Angelina Turner and Rea Kelly, in the exhibition statement of the show
"Beneath the Skin is a visual exploration into the bodies that we inhabit and the identities we assume as we navigate our minds and the world around us.
Human anatomy is intertwined with plants and other forms of life, grounding our physical being to the natural world and the organisms that our cells become. Amongst the bodies are faces that are stripped down to our emotional core, all while the surface of skin remains. Together, these works embody the physical and psychological realities of the human experience. These are the realities that connect us as individuals and assign a value to human beings beyond what our eyes can see."

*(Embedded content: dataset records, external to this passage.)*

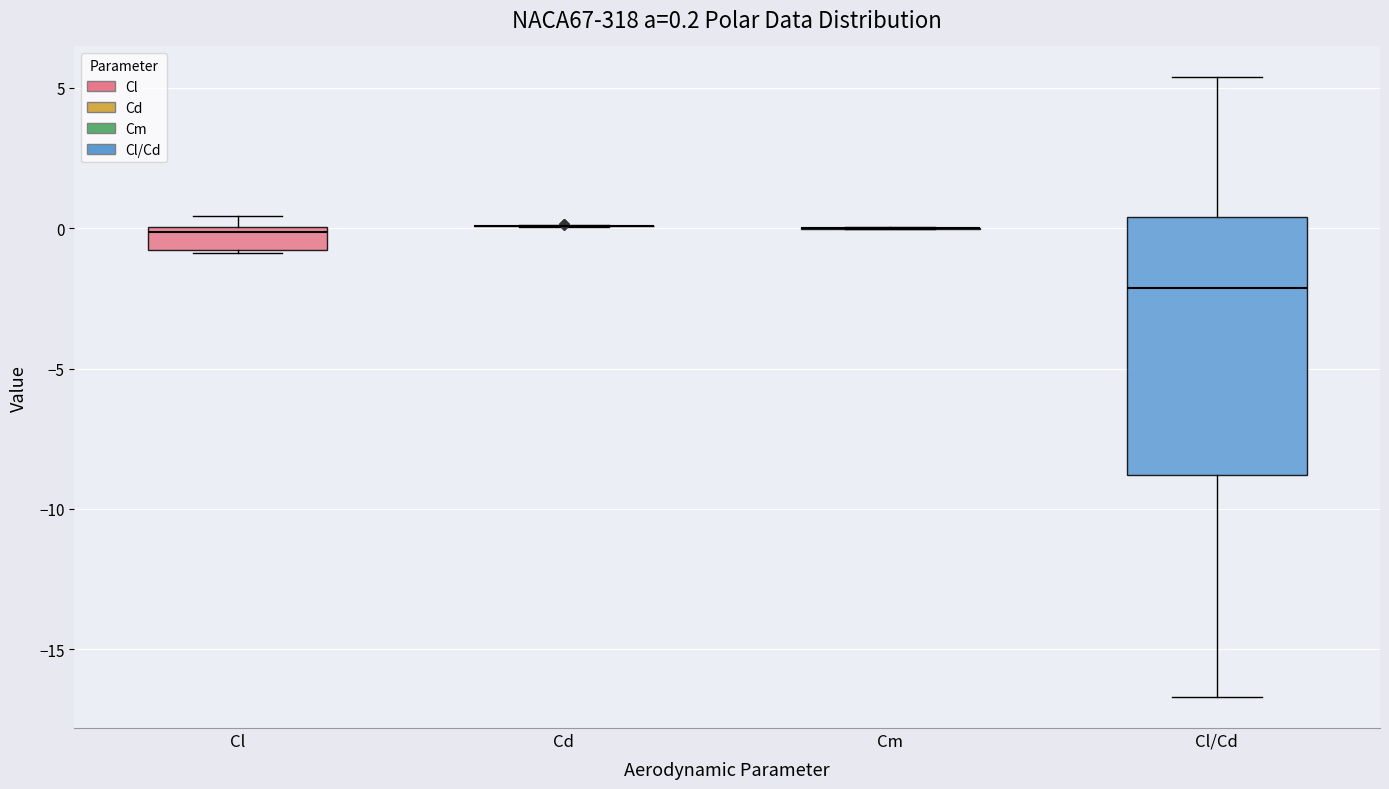

Comparing the boxes themselves (not the whiskers), which one is the tallest?

Cl/Cd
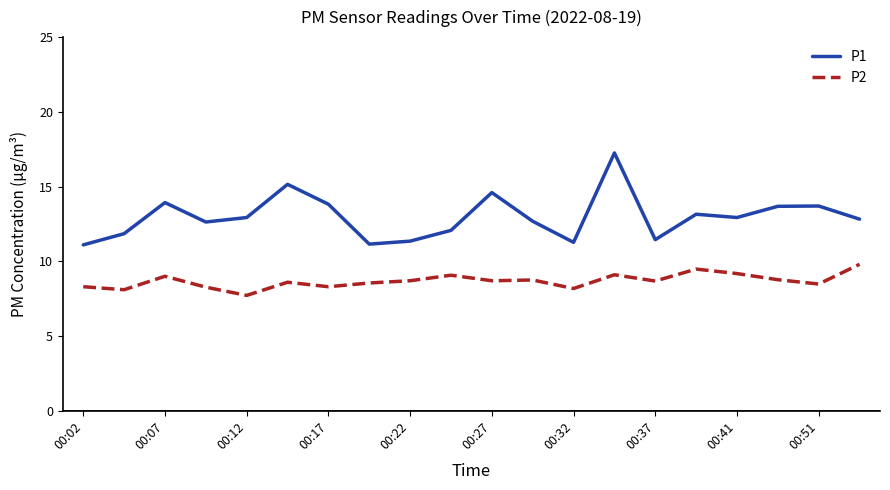

What is the smallest value displayed?

7.7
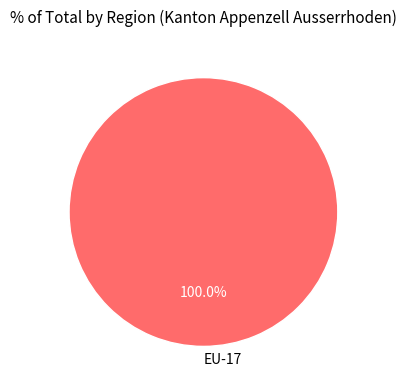

How many segments does this pie chart have?

1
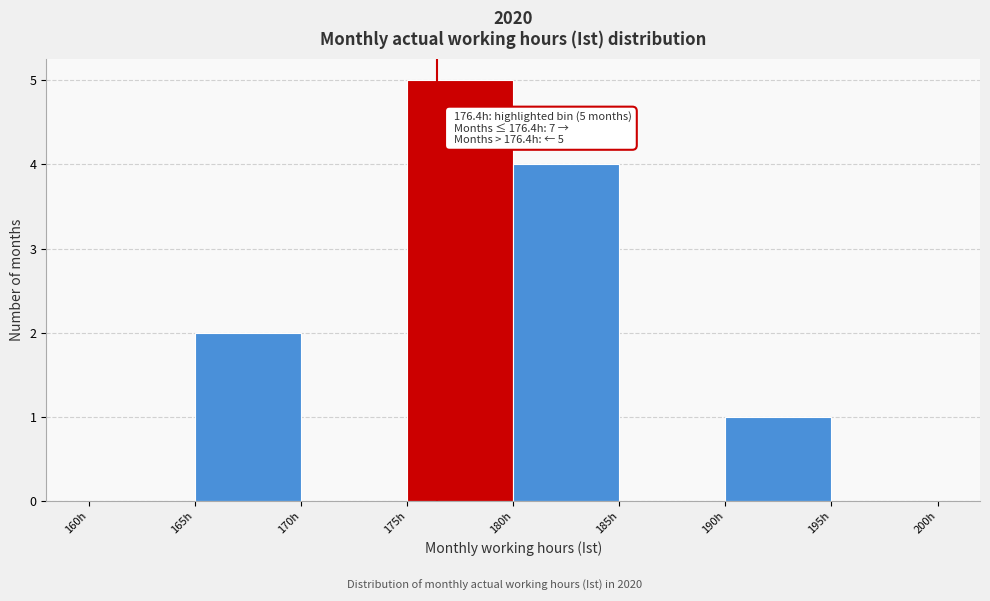

Over which range of the x-axis is the bar tallest?

175 to 180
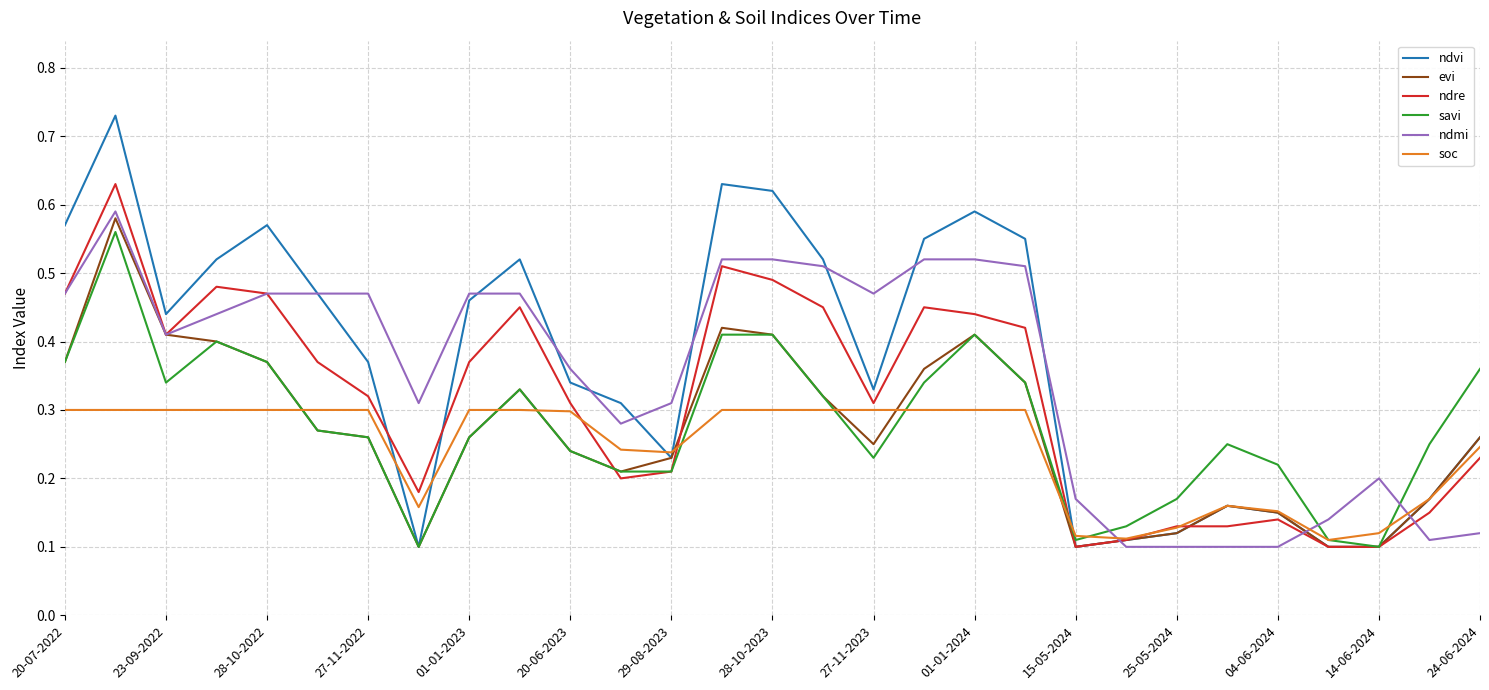

Which series has the largest range (max minus min)?

ndvi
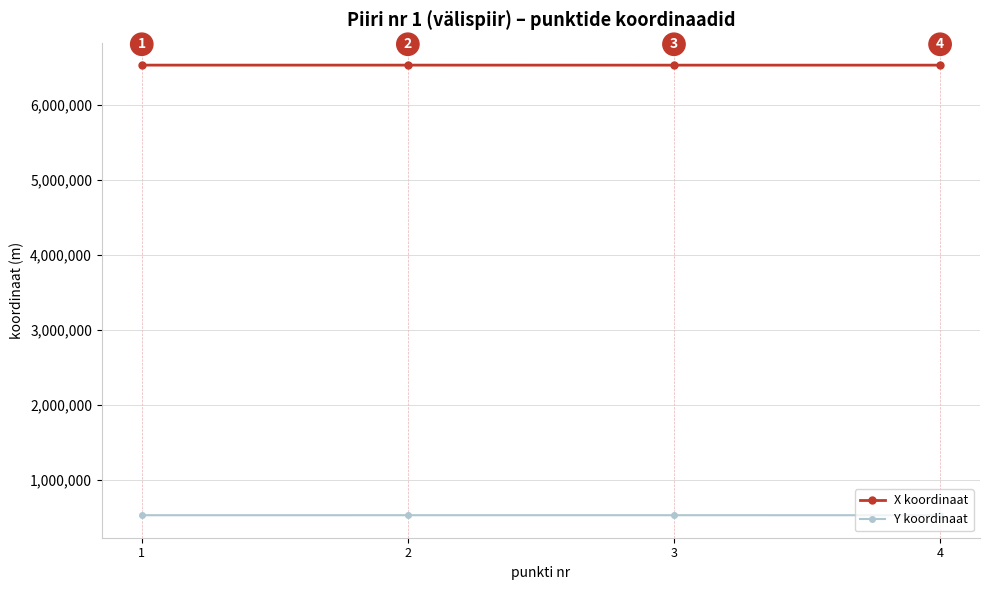

Rank the series at 1 from lowest to highest value.

Y koordinaat, X koordinaat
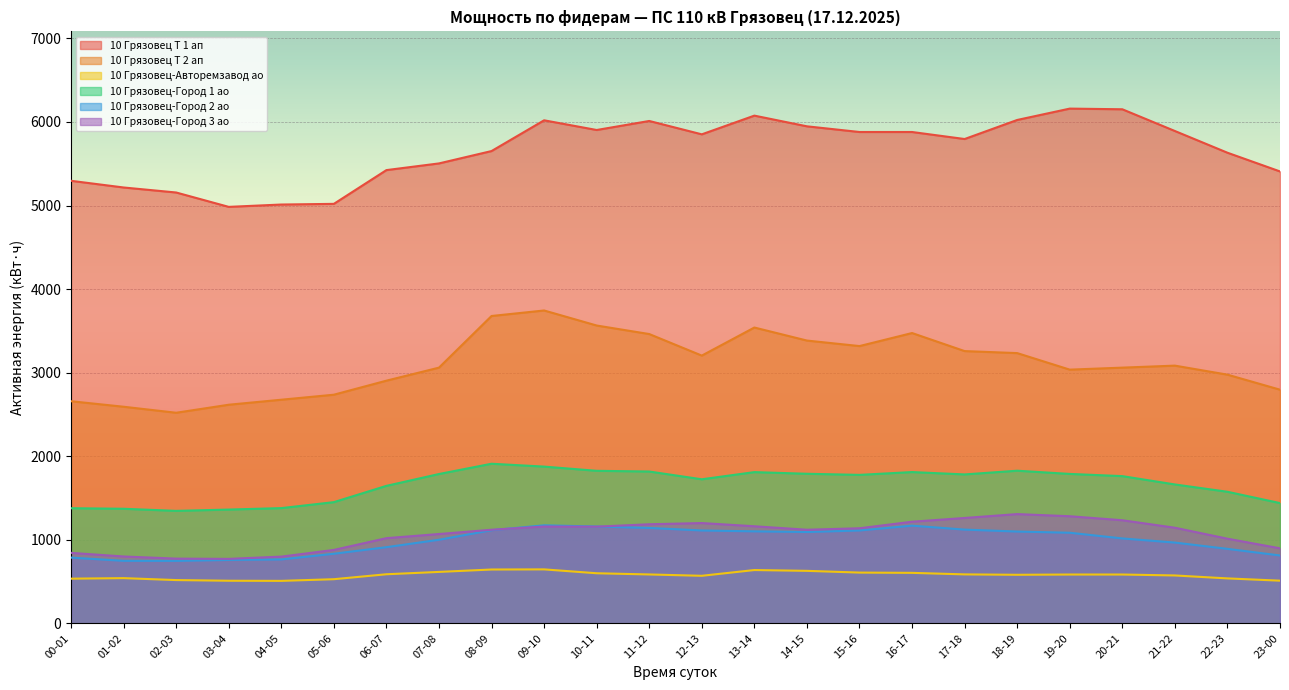

True or false: 10 Грязовец-Город 2 ао and 10 Грязовец-Авторемзавод ао intersect in this chart.

False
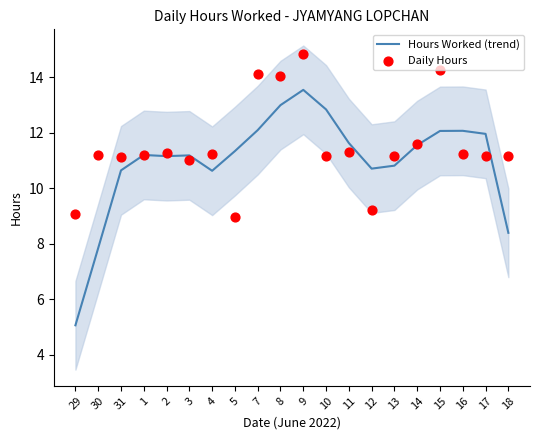

What are all the series names shown in the legend?

Hours Worked (trend), Daily Hours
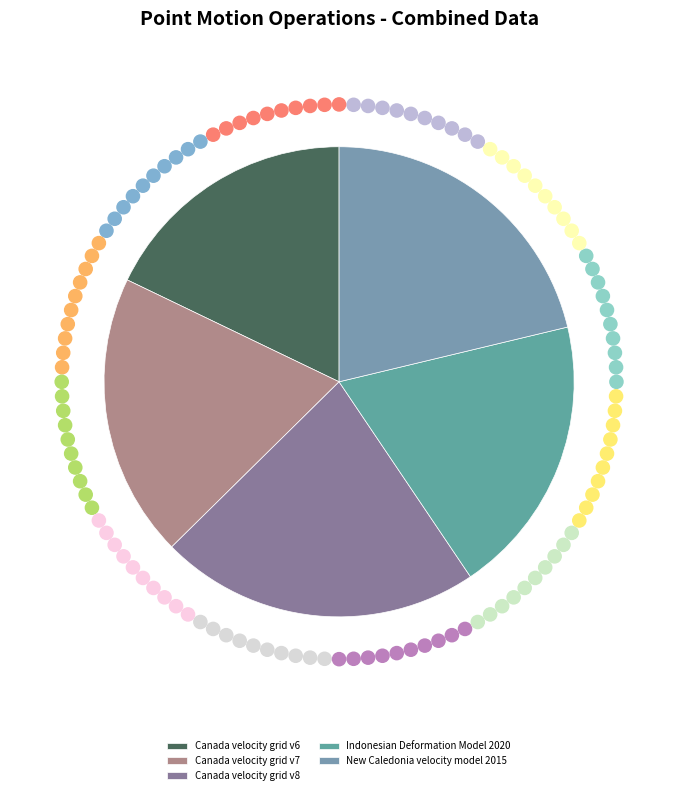

Does Canada velocity grid v8 account for over 50% of the chart?

No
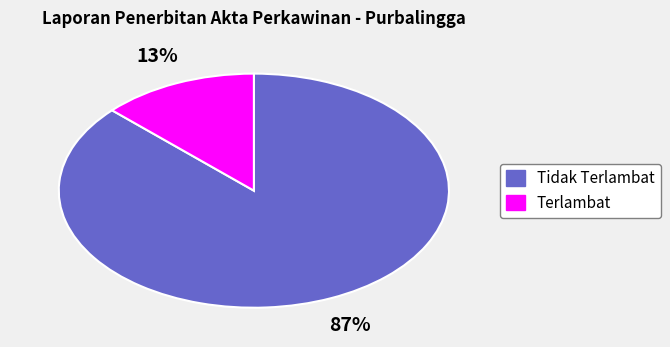

Which has a higher value, Terlambat or Tidak Terlambat?

Tidak Terlambat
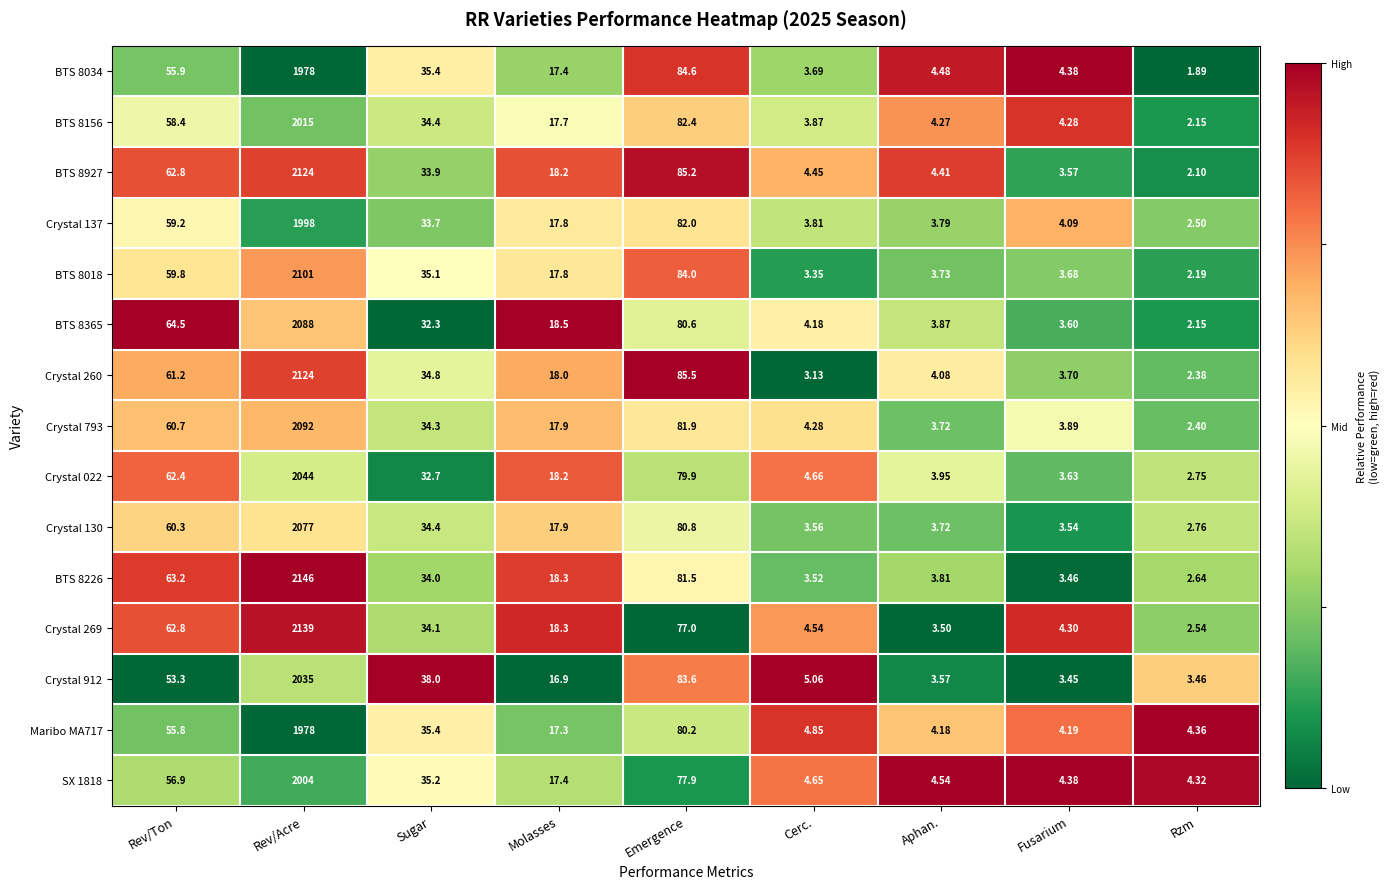

At which category is the sum across all series the highest?

Rev/Acre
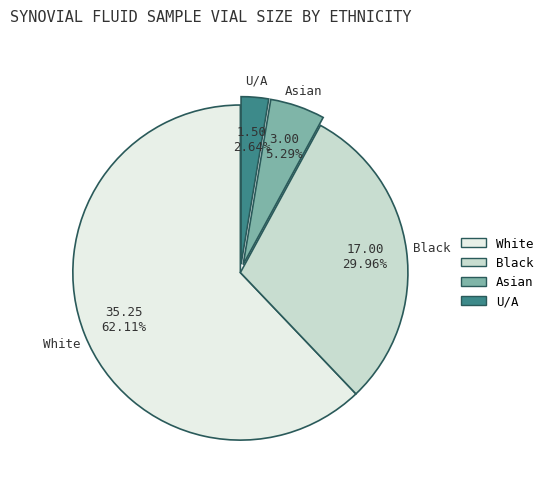

Is there a majority slice in this chart?

Yes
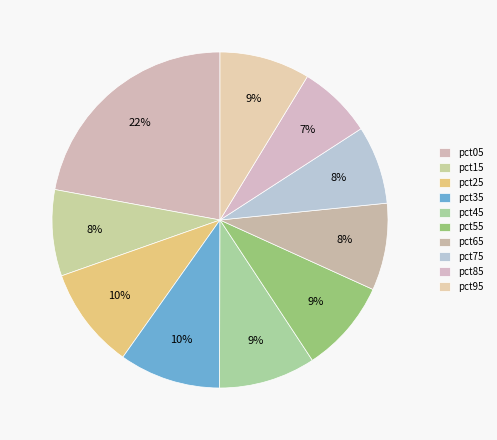

What is the ratio of the value at pct45 to the value at pct95?

1.1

Derek Knight, from his essay CODA: Into the Forest of Signs, a written response to the exhibition
"Across the room on the other side are paintings by Rea Kelly. They draw attention back to the human condition, less the figure than a psychological reckoning –floating ghoulish heads that signal an anxiety in each of us. This is portraiture unhinged from its representational role and instead charged with the electricity of the dream state and the darkness from which these mask-like entities emerge. If they recall the rituals of spirit dances or the Neo-expressionist works of Francesco Clemente or Susan Rosenberg, they are confident monikers in their ability to conjure a viscous vitality on recycled canvases. Teeth (2021) is vivid in its display of emotion and fleeting imagery (is it three or four heads?), which reminds this writer of popular cinematic memes such as the Joker in the 2019 film as played by Joaquin Phoenix who exudes a manic vitality on the screen. Kelly has the ability to transfix the viewer with her heavy pigmented colour, emphatic characterization and bold gestures. Don’t Look (2021) is a ghoulish composition in which four figures are mesmerized by the manifestation of a floating apparition –while this cannot be confused with noumenal life, it cloys at our psyche."
Sarah Martin, Curator, in the exhibition statement of the show
"Transitioning from an online platform back to a physical exhibition offered students a reflection on what 'regular' student life used to be. The excitement of having your work in a gallery and professionally displayed - even if the experience is only online - still reminds us that our practises are important and deserve to be celebrated."